M. Ramirez s'est rendu au Ritz, sur la 46e rue ouest, le 20 avril et est reparti dans un taxi avec trois hommes vers 3 h 15, a précisé son frère, Carlos. Les hommes l'ont laissé dans le taxi peu de temps après et le chauffeur s'est vite rendu compte qu'il ne répondait pas. Il a été déclaré mort environ 90 minutes après avoir quitté le bar. Au moment où son corps a été identifié, quelqu'un avait retiré de l'argent de ses comptes, a déclaré son frère.
Le mois suivant, M. Umberger, un consultant politique en visite de Washington, D.C., s'est rendu au Q, sur West 48th Street, a déclaré sa mère, Linda Clary. Son corps a été retrouvé cinq jours plus tard dans l'Upper East Side.
Lorsque la police l'a contactée pour la première fois, a déclaré Mme Clary, ils lui ont dit que son fils avait été victime d'un vol dans la rue, puis qu'il avait pris de la drogue à la maison et qu'il avait fait une overdose. Mais lorsqu'elle a vu que plus de 20 000 dollars avaient été retirés de ses comptes, elle s'est rendue à New York depuis son domicile en Géorgie.

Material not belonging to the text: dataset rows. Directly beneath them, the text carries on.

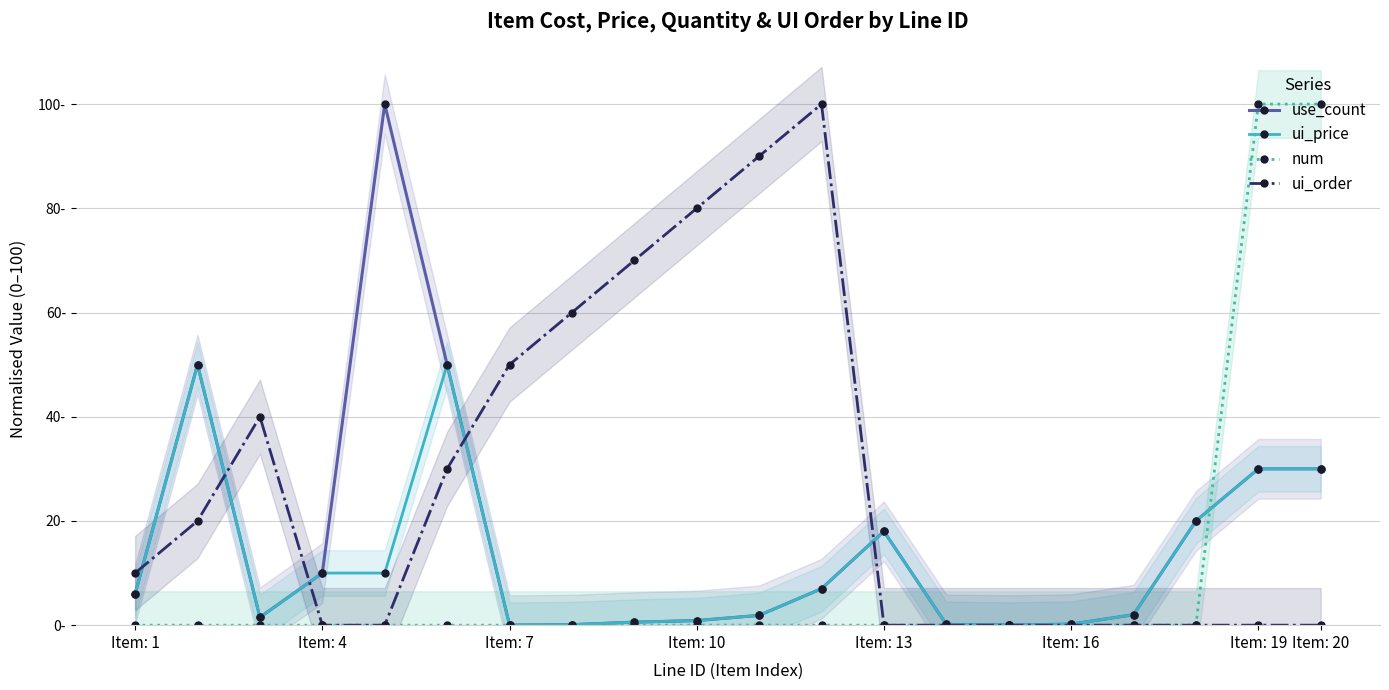

Reading left to right, what are all the values shown in this chart?

use_count: 6.0	50.0	1.5	10.0	100.0	50.0	0.0	0.1	0.6	0.9	1.9	7.0	18.0	0.1	0.0	0.2	2.0	20.0	30.0	30.0
ui_price: 6.0	50.0	1.5	10.0	10.0	50.0	0.0	0.1	0.6	0.9	1.9	7.0	18.0	0.1	0.0	0.2	2.0	20.0	30.0	30.0
num: 0.0	0.0	0.0	0.0	0.0	0.0	0.0	0.0	0.0	0.0	0.0	0.0	0.0	0.0	0.0	0.0	0.0	0.0	100.0	100.0
ui_order: 10.0	20.0	40.0	0.0	0.0	30.0	50.0	60.0	70.0	80.0	90.0	100.0	0.0	0.0	0.0	0.0	0.0	0.0	0.0	0.0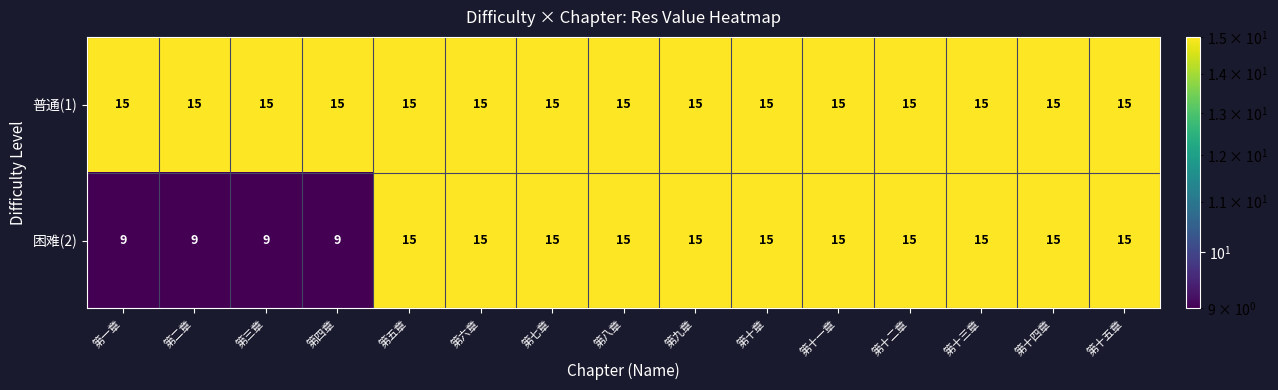

What is the maximum value shown in the chart?

15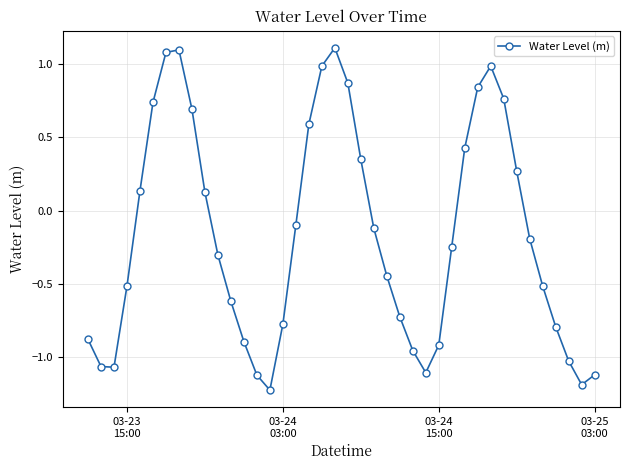

True or false: there are more than 2 points higher than both neighbors.

True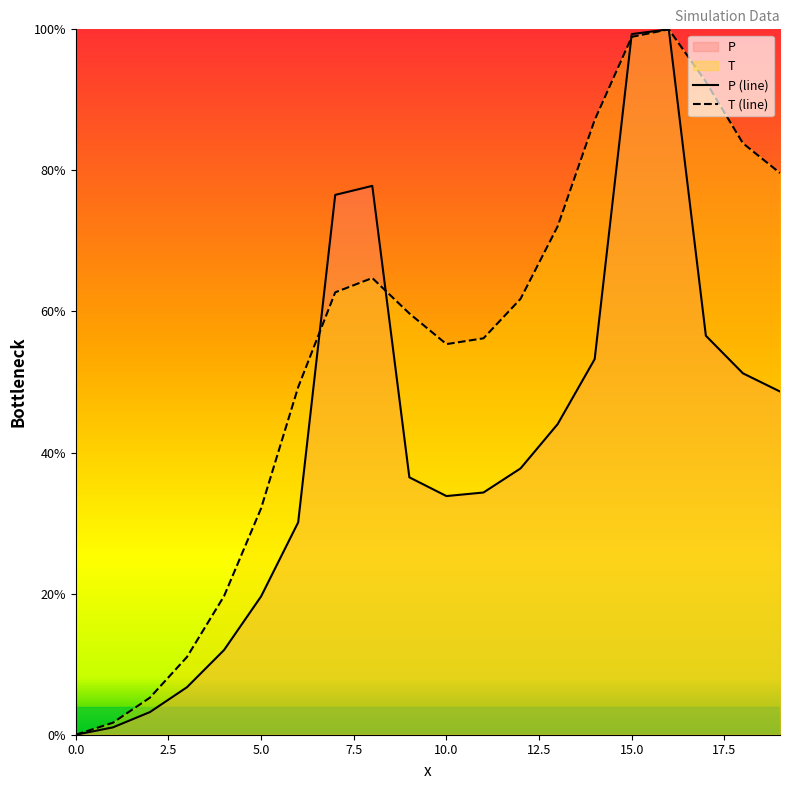

What is the difference between the maximum and minimum values in the T (line) series?

1.0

Après avoir montré aux détectives les retraits suspects, une enquête pour homicide a été ouverte. Plus tard, a-t-elle dit, un détective lui a décrit des images de surveillance montrant son fils conduit par deux hommes dans une voiture à l'extérieur du Q.

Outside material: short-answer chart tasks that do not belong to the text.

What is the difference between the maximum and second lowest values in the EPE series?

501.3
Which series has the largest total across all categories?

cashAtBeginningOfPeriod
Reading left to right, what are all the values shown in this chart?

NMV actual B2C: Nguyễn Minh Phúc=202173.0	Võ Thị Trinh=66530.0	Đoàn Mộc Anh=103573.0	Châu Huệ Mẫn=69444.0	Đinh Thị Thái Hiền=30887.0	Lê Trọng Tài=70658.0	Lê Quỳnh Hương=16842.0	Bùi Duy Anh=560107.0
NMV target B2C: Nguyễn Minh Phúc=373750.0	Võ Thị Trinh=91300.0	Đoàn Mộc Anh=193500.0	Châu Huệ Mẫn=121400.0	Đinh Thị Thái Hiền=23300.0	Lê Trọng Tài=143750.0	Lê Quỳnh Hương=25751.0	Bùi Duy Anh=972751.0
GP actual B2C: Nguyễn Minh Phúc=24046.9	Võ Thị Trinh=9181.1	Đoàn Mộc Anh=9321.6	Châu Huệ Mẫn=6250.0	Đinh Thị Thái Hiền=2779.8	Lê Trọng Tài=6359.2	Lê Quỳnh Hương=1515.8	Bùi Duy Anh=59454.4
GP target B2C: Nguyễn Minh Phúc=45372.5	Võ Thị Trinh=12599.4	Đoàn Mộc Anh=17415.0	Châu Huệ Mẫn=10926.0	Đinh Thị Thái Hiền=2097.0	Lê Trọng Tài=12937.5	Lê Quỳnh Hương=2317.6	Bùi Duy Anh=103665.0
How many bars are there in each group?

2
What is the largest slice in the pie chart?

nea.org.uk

Un premier rapport de toxicologie qui lui a été fourni par le médecin légiste a montré de la cocaïne, de la lidocaïne et du fentanyl dans son système, a-t-elle déclaré.
D'autres rapports d'attaques ont fait surface. Un homme a déclaré avoir été drogué en juillet au 9th Avenue Saloon, un bar juste au coin du Ritz. Il a parlé au Times sous couvert d'anonymat parce qu'il craignait que ses agresseurs ne retournent dans son appartement.

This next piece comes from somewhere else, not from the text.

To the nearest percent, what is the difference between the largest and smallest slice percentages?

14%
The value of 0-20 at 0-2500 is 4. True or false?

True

La dernière chose dont il a dit qu'il se souvenait était d'avoir embrassé un ami au revoir et de retourner à son verre à moitié fini. Il s'est réveillé le lendemain matin face contre terre sur le sol de son appartement.
Lui et le sol étaient couverts de vomi, ses yeux avaient des spasmes incontrôlables et son téléphone et son portefeuille avaient disparu, a-t-il déclaré. Il a découvert plus tard que 11 000 $ avaient été volés.
Les images des caméras de surveillance montrent un homme qu'il n'a pas reconnu le conduisant dans son immeuble, passant devant son concierge et montant les escaliers.